With a tweet, James K. Filan, one of the defence attorneys for Ripple Labs in the two-year-long lawsuit against the SEC, which has Ripple on trial for allegedly selling securities without authorization, is demanding a verdict on the lawsuit.
The lawsuit between Ripple and SEC continues
The attorney cited a motion filed with New York District Judge Anna Torres seeking summary judgement in the matter.
— James K. Filan 🇺🇸🇮🇪 113k (beware of imposters) (@FilanLaw) September 12, 2022
Ripple‘s CEO, Brad Garlinghouse, also commented on Twitter that the SEC seems uninterested in compliance with the law, blinded by its desire to prevail and punish Ripple and the entire cryptocurrency world
Today's filings make it clear the SEC isn’t interested in applying the law. They want to remake it all in an impermissible effort to expand their jurisdiction far beyond the authority granted to them by Congress. https://t.co/ooPPle3QjI
— Brad Garlinghouse (@bgarlinghouse) September 17, 2022
Ripple‘s CEO expresses his displeasure at what now appears to be a persecutory attitude on the part of the SEC toward his company. According to rumors, the US Securities and Exchange regulator has in turn filed a motion seeking Ripple‘s conviction on charges that it sold securities without having any authorization.
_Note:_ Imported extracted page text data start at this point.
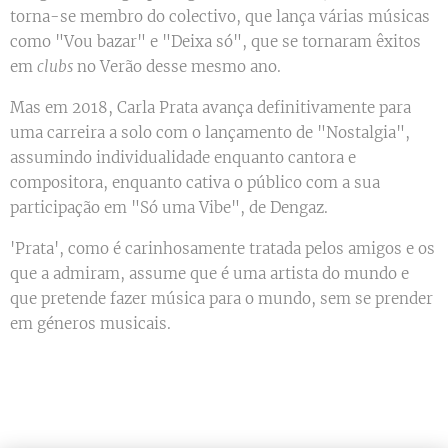
torna-se membro do colectivo, que lança várias músicas
como "Vou bazar" e "Deixa só", que se tornaram êxitos
em
clubs
no Verão desse mesmo ano.
Mas em 2018, Carla Prata avança definitivamente para
uma carreira a solo com o lançamento de "Nostalgia",
assumindo individualidade enquanto cantora e
compositora, enquanto cativa o público com a sua
participação em "Só uma Vibe", de Dengaz.
'Prata', como é carinhosamente tratada pelos amigos e os
que a admiram, assume que é uma artista do mundo e
que pretende fazer música para o mundo, sem se prender
em géneros musicais.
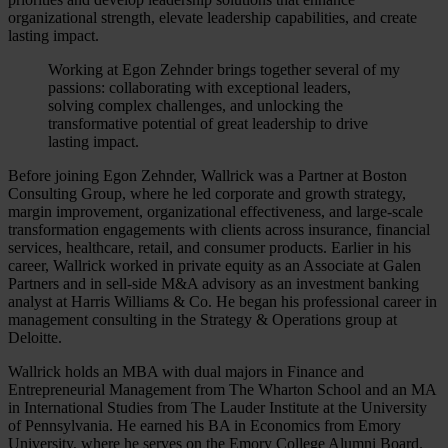
organizational strength, elevate leadership capabilities, and create
lasting impact.
Working at Egon Zehnder brings together several of my
passions: collaborating with exceptional leaders,
solving complex challenges, and unlocking the
transformative potential of great leadership to drive
lasting impact.
Before joining Egon Zehnder, Wallrick was a Partner at Boston
Consulting Group, where he led corporate and growth strategy,
margin improvement, organizational effectiveness, and large-scale
transformation engagements with clients across insurance, financial
services, healthcare, retail, and consumer products. Earlier in his
career, Wallrick worked in private equity as an Associate at Galen
Partners and in sell-side M&A advisory as an investment banking
analyst at Harris Williams & Co. He began his professional career in
management consulting in the Strategy & Operations group at
Deloitte.
Wallrick holds an MBA with dual majors in Finance and
Entrepreneurial Management from The Wharton School and an MA
in International Studies from The Lauder Institute at the University
of Pennsylvania. He earned his BA in Economics from Emory
University, where he serves on the Emory College Alumni Board.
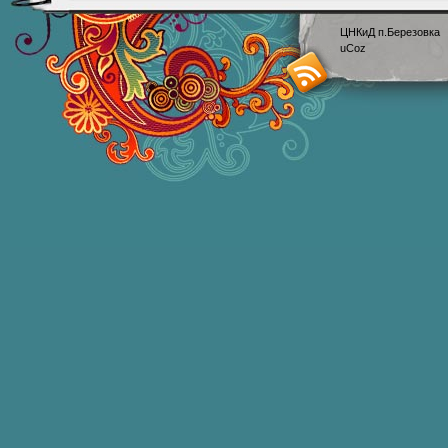
ЦНКиД п.Березовка
uCoz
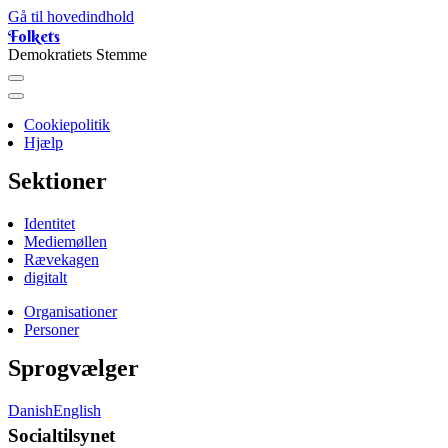
Gå til hovedindhold
Folkets
Demokratiets Stemme
Cookiepolitik
Folkets
Hjælp
Avis
Sektioner
Identitet
Mediemøllen
Rævekagen
digitalt
Organisationer
Oversigter
Personer
Sprogvælger
Danish
English
Socialtilsynet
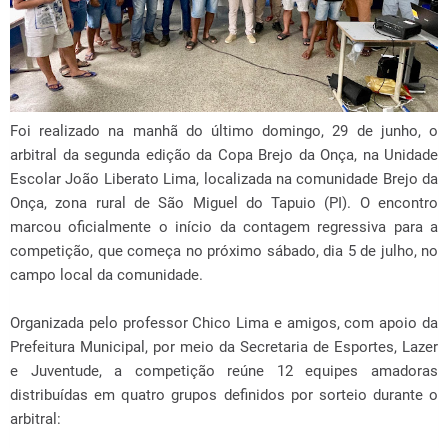
Foi realizado na manhã do último domingo, 29 de junho, o
arbitral da segunda edição da Copa Brejo da Onça, na Unidade
Escolar João Liberato Lima, localizada na comunidade Brejo da
Onça, zona rural de São Miguel do Tapuio (PI). O encontro
marcou oficialmente o início da contagem regressiva para a
competição, que começa no próximo sábado, dia 5 de julho, no
campo local da comunidade.
Organizada pelo professor Chico Lima e amigos, com apoio da
Prefeitura Municipal, por meio da Secretaria de Esportes, Lazer
e Juventude, a competição reúne 12 equipes amadoras
distribuídas em quatro grupos definidos por sorteio durante o
arbitral:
A few days ago the SEC had already filed a motion to cover up the identity of the witnesses it had brought before the judge for fear that they might face retaliation. In the lawsuit, the SEC led by Gary Gensler had called to testify companies such as Binance, which in turn had to undergo an investigation to its detriment also by the same SEC. For some time now, Chairman Gensler seems to have begun a sort of personal crusade against the world of cryptocurrencies, which he considers dangerous for investors because they also have no clear regulations, despite the fact that many of them are to be considered, in his opinion, as securities in their own right.
How the lawsuit against Ripple Labs originated
The SEC sued Ripple Labs, CEO Brad Garlinghouse and its president Chris Larsen in December 2020 on charges that they raised more than $1.3 billion by selling the XRP token in unregistered securities transactions. Ripple argued that the sales and trading of XRP did not meet the principles of the Howey Test (a particular 75-year-old US Supreme Court case that determines whether or not an asset can be considered security or not), and therefore were not to be considered securities and would not have broken any rules.
“According to the SEC, there can be an “investment contract” without any contract, without any rights granted to the purchaser, and without any obligations on the issuer,”
reads the motion filed by Ripple with the federal judge.
The SEC, however, has persisted in its excise by pursuing a lawsuit that has been dragging on for nearly two years, with no breakthrough by the prosecution; indeed, the latest court events seem to be all in Ripple’s favor.
The SEC has argued, bringing as evidence various statements by Ripple executives, that the crypto company allegedly sold XRP and XRP investors bought the cryptocurrency with the belief that their holdings would increase in value over time, making it clear that these would be securities and that therefore there would be a clear violation of investment rules.
“Ripple publicly touted the various steps it was taking and would take to find a ‘use’ for XRP and to protect the integrity and liquidity of the XRP markets,”
the SEC said in its filing.
Ripple, on the other hand, denies any contract between the company and investors and brings as evidence not only the Howey test case, but also a statement by a former SEC executive William Hinman who in 2018, when he was director of the SEC’s Corporate Finance division who, during a public speech asserted that a digital asset could lose its status as a security as it becomes “sufficiently decentralized.” The executive had specifically cited the case of Ether, which was not considered a security.
“Even if the SEC were to engage in a belated, post-discovery transaction-by-transaction analysis to identify XRP offers and sales with contracts, its claim would still fail as a matter of law. Not one of those contracts granted post-sale rights to recipients as against Ripple or imposed post-sale obligations on Ripple to act for the benefit of those recipients,”
reads the document submitted by Ripple’s defenders.
The SEC has always sought to declare such a statement not inherent in the process as evidence in favor of the defending company.
But Ripple, created in 2012 by Ripple labs under the name Open Coin, which seems increasingly convinced that it can finally reach a positive resolution of its dispute with the SEC, has in recent days announced important news on the CBDC front, where the company seems to have set its focus firmly. As of March 2021, the company has been developing a private version of XRP Ledger, specifically created to become a platform for Central Banks to issue CBDC securely.
The digital dollar project, which is carrying out an initial study project for a new digital dollar, also announced that it has formed a partnership with four crypto companies, one of which is precisely Ripple.
Central bank digital currencies play a critical role in the evolved, modern global financial infrastructure that blockchain will underpin.